Termite bait traps, also called termite bait systems, are used to control subterranean termite colonies. These systems contain a bait cartridge, which is a food source combined with small amounts of materials capable of directly controlling termites. Since the control product is limited in amount and wholly contained within the bait cartridge, traps are considered relatively eco-friendly.
How Do Termite Bait Traps Work?
A termite bait trap consists of a plastic, childproof material with a bait cartridge inside. Cartridges are made of a termite food (e.g. wood or cardboard) mixed with a termiticide. Baits contain slow-acting termiticides that may take up to two weeks to kill a termite. Slower-acting materials are used to allow the transfer of materials to the rest of the termite colony through feeding and grooming.
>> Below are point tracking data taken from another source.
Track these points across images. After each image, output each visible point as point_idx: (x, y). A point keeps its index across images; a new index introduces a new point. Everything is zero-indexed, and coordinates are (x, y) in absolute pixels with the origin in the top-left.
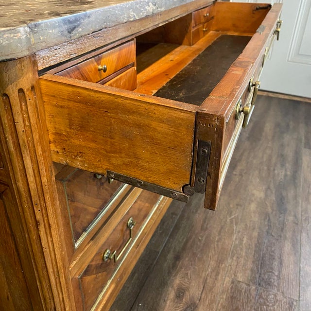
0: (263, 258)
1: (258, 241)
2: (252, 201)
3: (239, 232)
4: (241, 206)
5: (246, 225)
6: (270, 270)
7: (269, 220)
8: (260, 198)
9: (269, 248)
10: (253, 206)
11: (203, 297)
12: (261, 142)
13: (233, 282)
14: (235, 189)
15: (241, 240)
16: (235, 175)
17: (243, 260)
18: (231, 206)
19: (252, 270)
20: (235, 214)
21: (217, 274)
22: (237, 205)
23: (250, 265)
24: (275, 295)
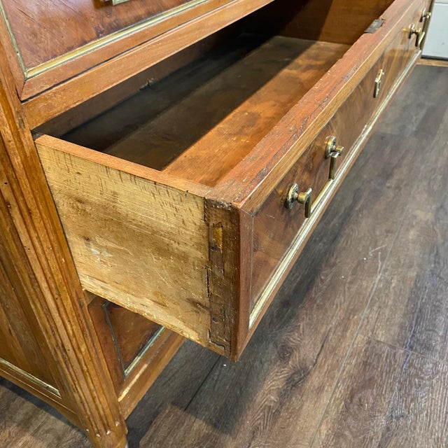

Termite bait stations are placed around the perimeter of a home to intercept termites that may be foraging in a few different locations. Stations are typically spaced 10 to 20 feet apart, with stations placed closer together in areas with confirmed activity. A pest control expert will monitor the bait traps regularly for activity, and replace cartridges as needed to control the colony.
Bait traps may take several months to achieve colony control. Depending on the severity of an infestation, bait systems can be used alone or in combination with other methods of termite control, including termiticide soil treatments.
The term “termite traps” can refer to sticky traps used to capture swarming termites (alates). These sticky traps are placed under lights and used to catch termite species that swarm at night, including Formosan termites.
Termite sticky traps do not control termites. Rather, they help monitor termites’ swarming activity and track the geographic spread of some termite populations.